- [Assignment]: Could you return every line of the records below that contains the word "layout"?

- [Source data]:
*** Block opens ***

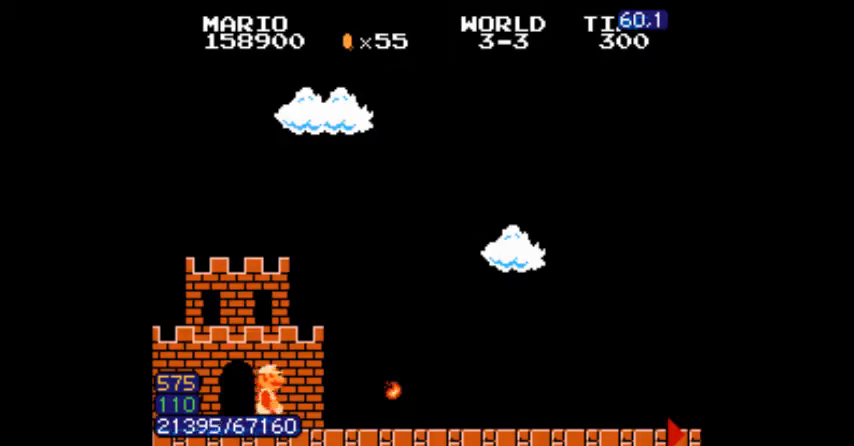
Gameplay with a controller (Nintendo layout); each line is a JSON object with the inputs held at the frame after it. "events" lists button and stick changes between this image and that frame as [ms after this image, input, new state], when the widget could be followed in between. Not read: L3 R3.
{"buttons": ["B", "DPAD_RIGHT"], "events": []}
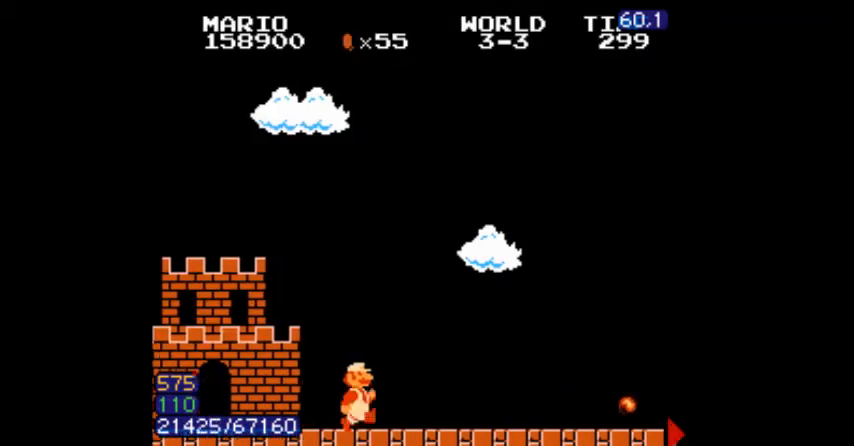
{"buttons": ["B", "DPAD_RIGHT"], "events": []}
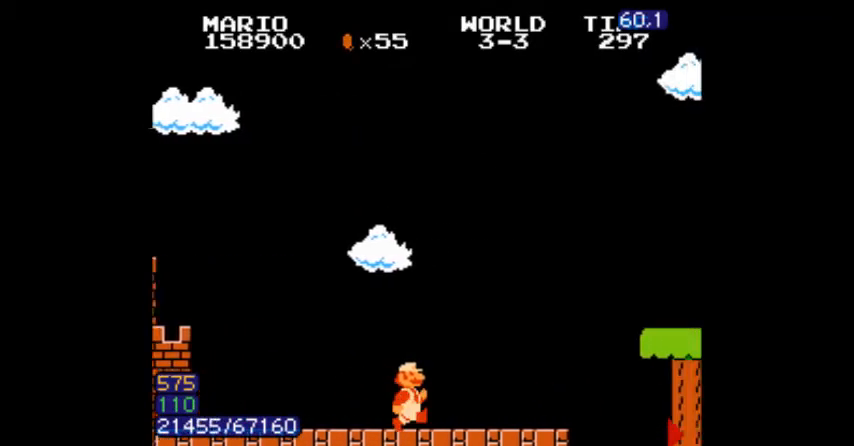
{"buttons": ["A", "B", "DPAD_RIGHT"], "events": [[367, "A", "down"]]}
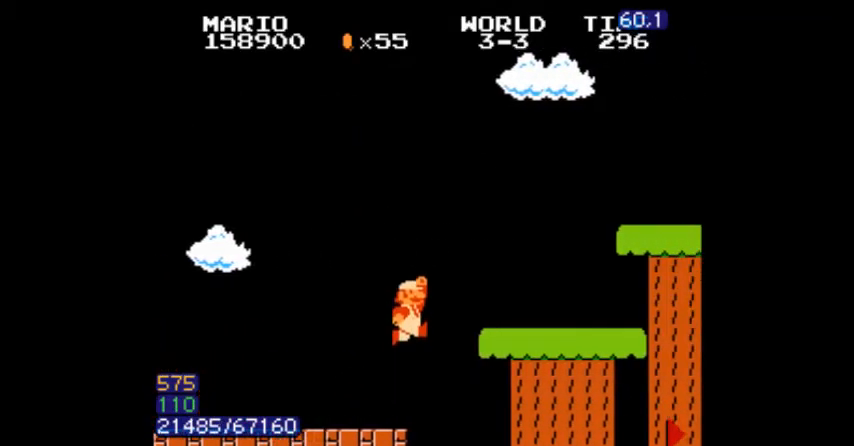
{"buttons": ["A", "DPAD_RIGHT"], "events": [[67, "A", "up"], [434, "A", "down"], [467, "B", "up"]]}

*** Block closes ***
*** Block opens ***

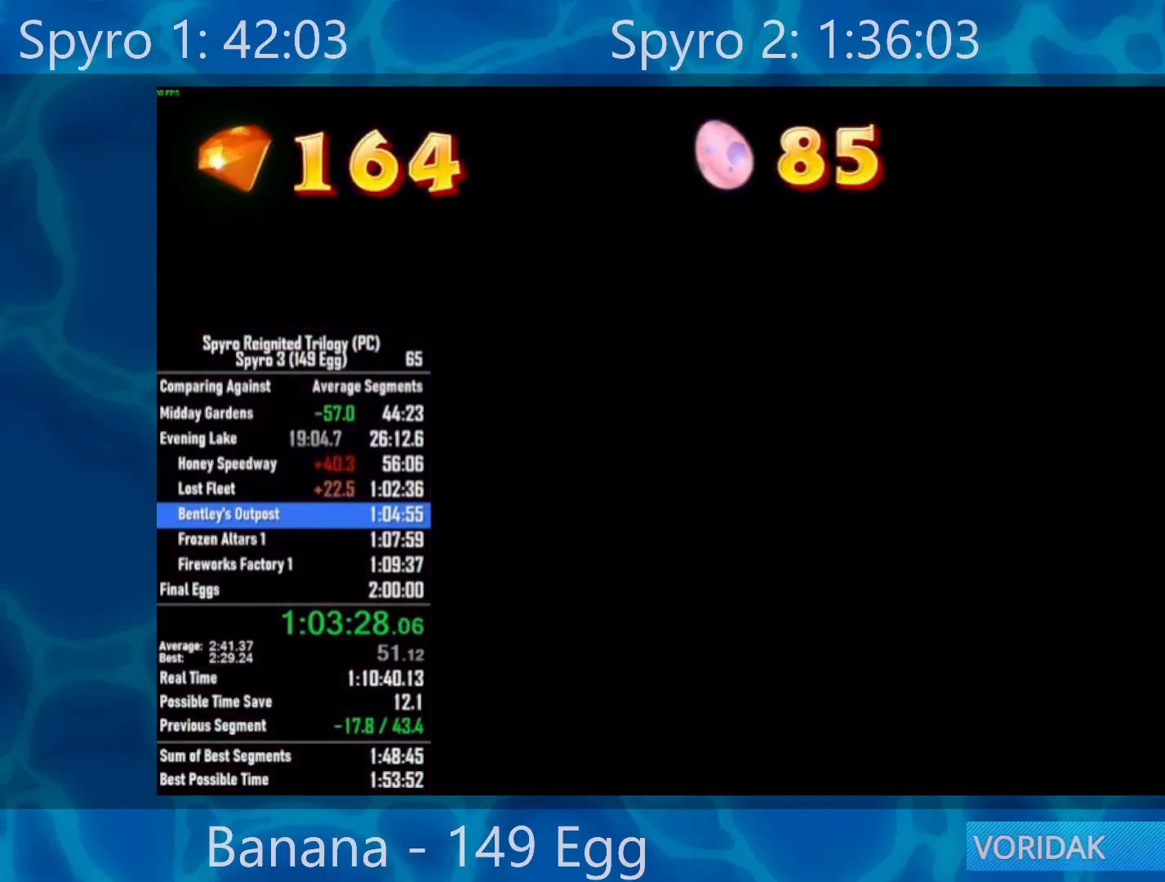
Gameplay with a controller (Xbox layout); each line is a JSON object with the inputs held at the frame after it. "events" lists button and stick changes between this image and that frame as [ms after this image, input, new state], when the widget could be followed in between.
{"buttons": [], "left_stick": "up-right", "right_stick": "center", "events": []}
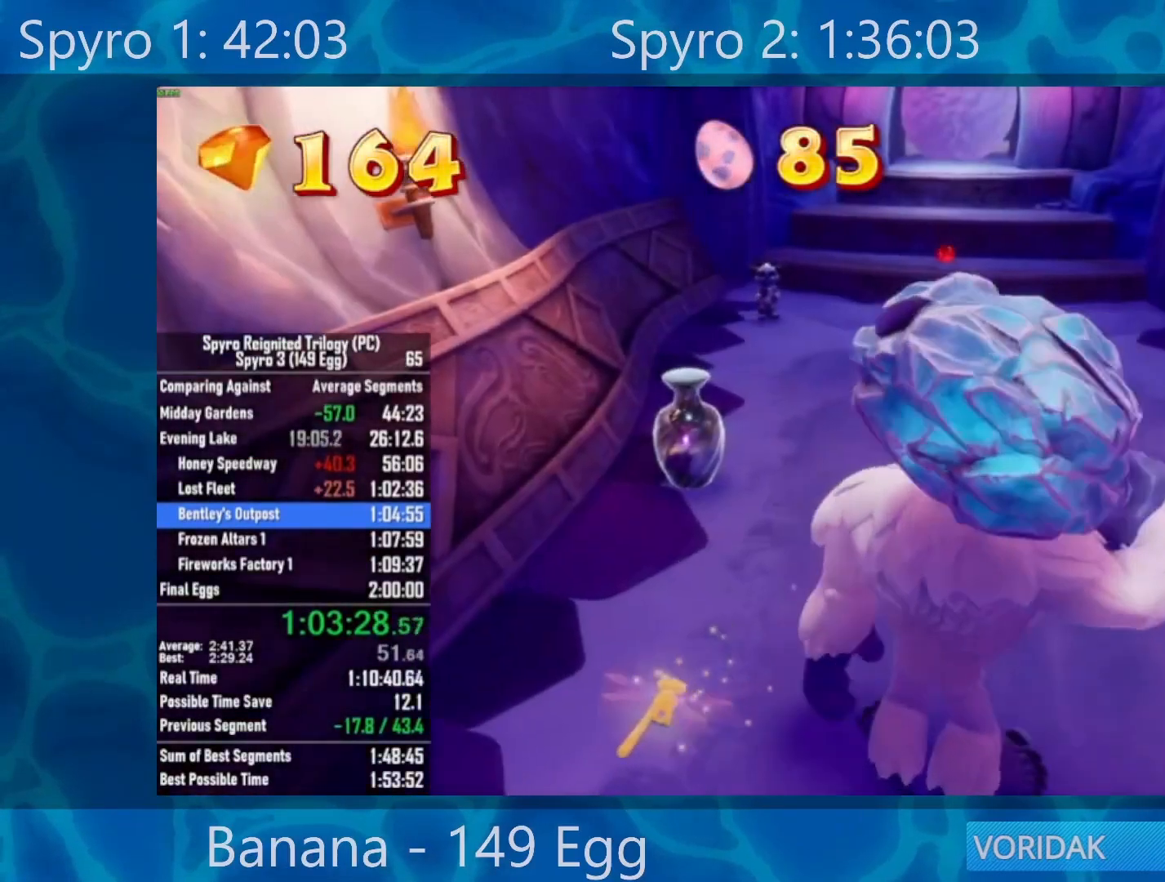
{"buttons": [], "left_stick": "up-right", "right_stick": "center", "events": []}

*** Block closes ***
*** Block opens ***

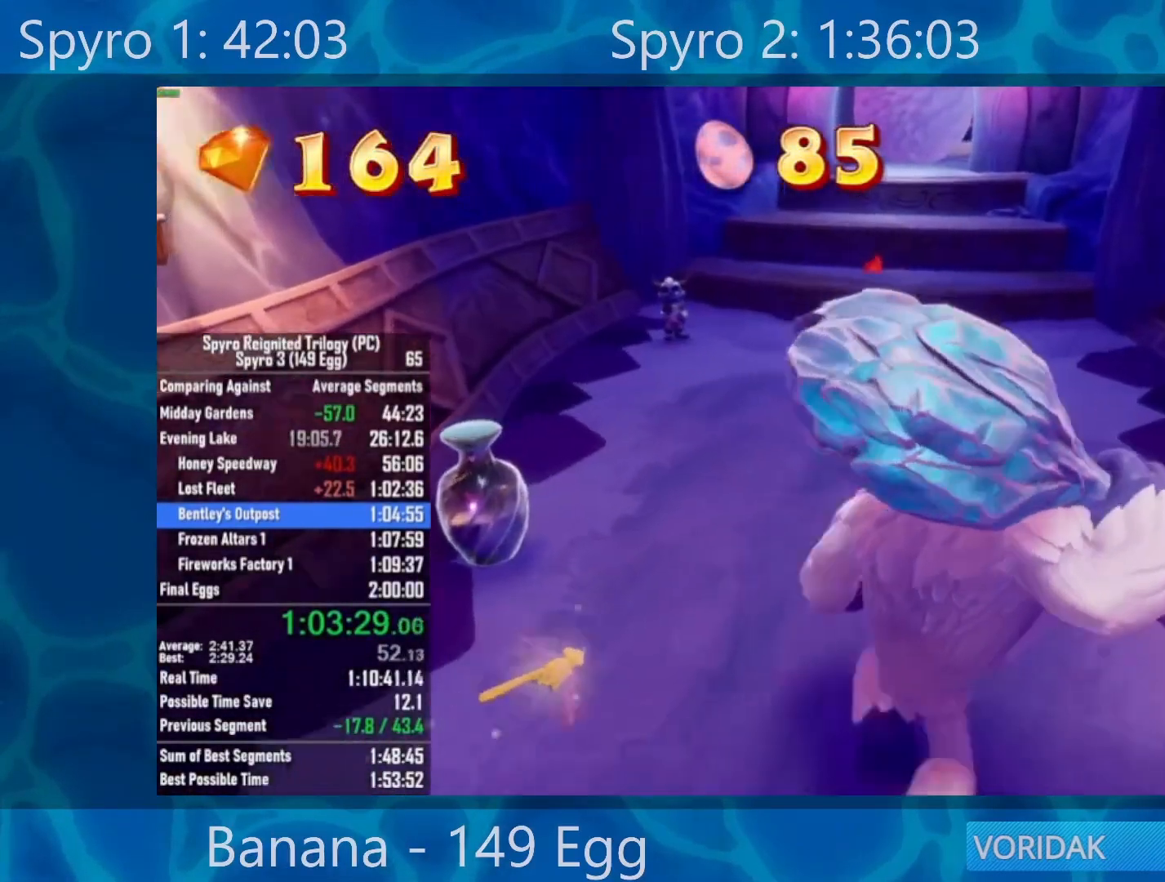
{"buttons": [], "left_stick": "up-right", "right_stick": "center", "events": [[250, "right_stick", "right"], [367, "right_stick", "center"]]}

*** Block closes ***

- [Exercise answer]:
Gameplay with a controller (Nintendo layout); each line is a JSON object with the inputs held at the frame after it. "events" lists button and stick changes between this image and that frame as [ms after this image, input, new state], when the widget could be followed in between. Not read: L3 R3.
Gameplay with a controller (Xbox layout); each line is a JSON object with the inputs held at the frame after it. "events" lists button and stick changes between this image and that frame as [ms after this image, input, new state], when the widget could be followed in between.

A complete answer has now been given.